Visa Denial or Visa Delay
The vast majority of Manhattan College students will be successful in obtaining their student visas. Despite this, a small number of students may have their visa applications denied.
Common reasons for visa denial:
- failure to prove sufficient ties to your home country, or
- failure to provide sufficient evidence of financial support
Other reasons for visa denials include health-related issues such as Tuberculosis, HIV/AIDS, etc., criminal background, security risk, previous illegal entrance to the United States, immigration status violators previously removed from the United States, and unlawful voters.
The visa officer must verbally inform you of the reason for the visa denial. If your visa is denied, please send an e-mail message to firstname.lastname@example.org and provide the date and location of your visa interview, and details regarding the reason given by the visa officer for the denial.
Much more common than a visa denial is a visa delay. This is why it is so important to apply for your visa EARLY!

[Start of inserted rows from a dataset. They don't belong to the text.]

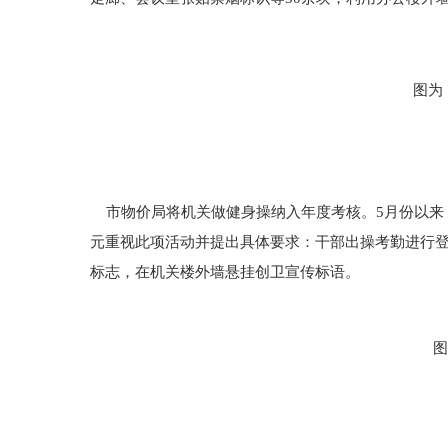
图为
市物价局将机关做健身操纳入年度考核。5月份以来，
元重视此项活动并提出具体要求：干部出操考勤进行
标志，在机关楼外墙悬挂创卫宣传标语。
图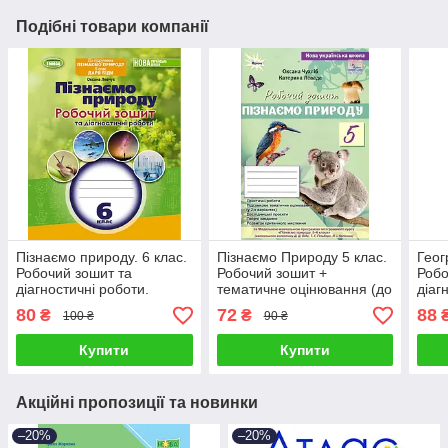
Подібні товари компанії
Пізнаємо природу. 6 клас.
Пізнаємо Природу 5 клас.
Геог
Робочий зошит та
Робочий зошит +
Робо
діагностичні роботи.
тематичне оцінювання (до
діаг
Левчук О.
підручника Біда Д. Д., Т.Г.
Гіль
80
72
88
₴
₴
100 ₴
90 ₴
Гільберг)
Купити
Купити
Акційні пропозиції та новинки
–20%
–20%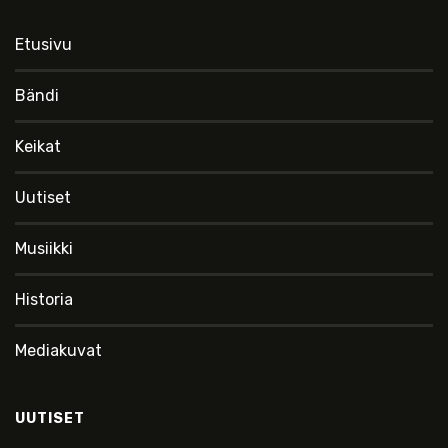
Etusivu
Bändi
Keikat
Uutiset
Musiikki
Historia
Mediakuvat
UUTISET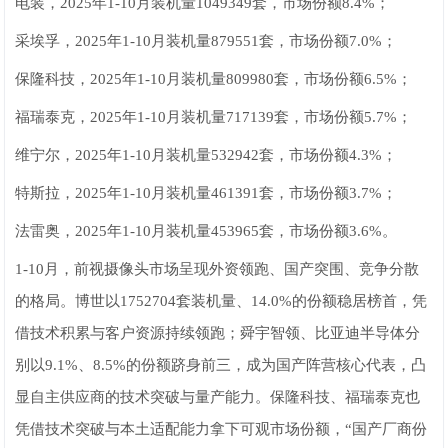
电装，2025年1-10月装机量1049349套，市场份额8.4%；
采埃孚，2025年1-10月装机量879551套，市场份额7.0%；
保隆科技，2025年1-10月装机量809980套，市场份额6.5%；
福瑞泰克，2025年1-10月装机量717139套，市场份额5.7%；
维宁尔，2025年1-10月装机量532942套，市场份额4.3%；
特斯拉，2025年1-10月装机量461391套，市场份额3.7%；
法雷奥，2025年1-10月装机量453965套，市场份额3.6%。
1-10月，前视摄像头市场呈现外资领跑、国产突围、竞争分散
的格局。博世以1752704套装机量、14.0%的份额稳居榜首，凭
借技术积累与客户资源持续领跑；舜宇智领、比亚迪半导体分
别以9.1%、8.5%的份额跻身前三，成为国产阵营核心代表，凸
显自主供应商的技术突破与量产能力。保隆科技、福瑞泰克也
凭借技术突破与本土适配能力拿下可观市场份额，“国产厂商份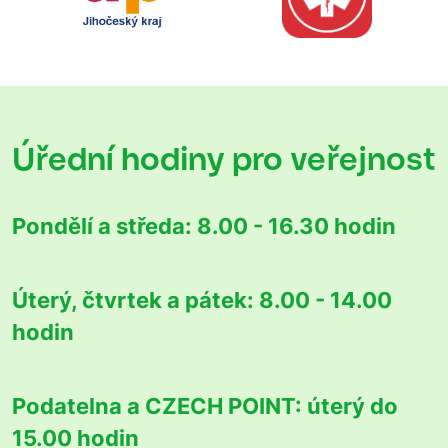
Úřední hodiny
pro veřejnost
Pondělí a středa:
8.00 - 16.30 hodin
Úterý, čtvrtek a pátek:
8.00 - 14.00
hodin
Podatelna a CZECH POINT:
úterý do
15.00 hodin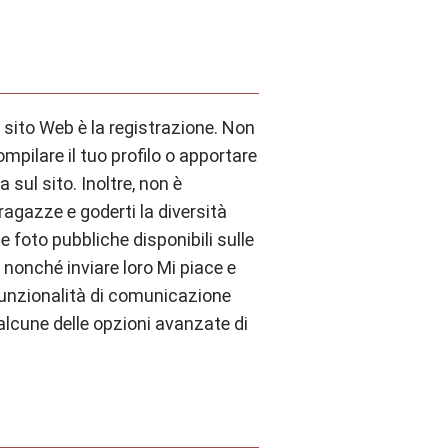
 sito Web è la registrazione. Non
ompilare il tuo profilo o apportare
sul sito. Inoltre, non è
 ragazze e goderti la diversità
 le foto pubbliche disponibili sulle
, nonché inviare loro Mi piace e
unzionalità di comunicazione
 alcune delle opzioni avanzate di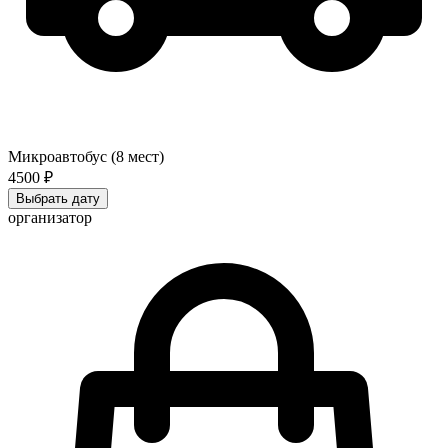
Микроавтобус (8 мест)
4500 ₽
Выбрать дату
организатор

Common reasons for visa delays:
- Closings or reduced hours at U.S. visa issuing posts abroad due to security concerns or political instability in the host country
- Student or scholar's record does not appear in the SEVIS system at the U.S. embassy or consulate, even though the student or scholar presents a SEVIS I-20 or DS-2019. If you are told that your record does not appear in the visa officer's SEVIS system, immediately contact the Director of International Student and Scholar Services at email@example.com and provide the date and location of your visa interview. We will in turn contact the appropriate authority to have your SEVIS record resubmitted directly to the location where you have applied for your visa.
- Student or scholar not presenting proof of Federal SEVIS I-901 Fee payment
- A finding based on Section 221(g), which means that the visa officer found that the information provided at the visa interview was insufficient to support approval or denial of a visa. The applicant will be asked to return with additional information
- The need for a security advisory opinion (administrative processing) prior to visa issuance if the visa applicant is determined to be pursuing a "sensitive area of study" as indicated on the State Department's Technology Alert List. The fields usually include the sciences and engineering.
- The need for a security clearance prior to visa issuance if the visa applicant has ever been arrested in the United States, or if the applicant has a name identical to or similar to a person with a previous arrest record.
- The need for a security clearance prior to visa issuance if the visa applicant is male, between the age of 16-46 and a citizen of or born in one of the designated countries requiring security clearances (Afghanistan, Algeria, Bahrain, Bangladesh, Egypt, Eritrea, Indonesia, Iraq, Kuwait, Lebanon, Libya, Morocco, North Korea, Oman, Pakistan, Qatar, Saudi Arabia, Somalia, Tunisia, United Arab Emirates, and Yemen).
- The need for a security clearance for any non-immigrant visa applicant male or female, age 16 or older who is a national of or permanently residing in Cuba, Iran, Libya, Sudan or Syria. Such individuals will not be issued visas unless the applicant can show evidence that he or she is not a threat to U.S. national security.
- The new U.S. Department of State requirement that all applicants for non-immigrant visas be interviewed. This new policy has created delays at visa issuing posts around the world. Similar to a visa denial, the visa officer must verbally inform you of the reason for the visa delay. If your visa is delayed, please send an e-mail message to firstname.lastname@example.org and provide the date and location of your visa interview, and details regarding the reason given by the visa officer for the delay.
The U.S. State Department has prepared information on student visas on its web site that may be useful to you. Visit: https://travel.state.gov/content/visas/en/study-exchange/student.html
Special Note for Citizens of Canada
Citizens of Canada are not required to obtain a U.S. visa to enter the United States. However, a U.S. Customs and Border Protection (CBP) officer will inspect your papers, either at a pre-inspection site in Canada or upon entry to the United States.
You must have with you:
- your Canadian passport
- your admission letter to Manhattan
- proof of Federal SEVIS I-901 Fee Payment
- your Manhattan College Certificate of Eligibility (I-20 or DS-2019)
- proof of financial support that corresponds to the information on your I-20 or DS-2019
It is essential that you enter the United States in the appropriate status, so be sure to have complete documentation with you.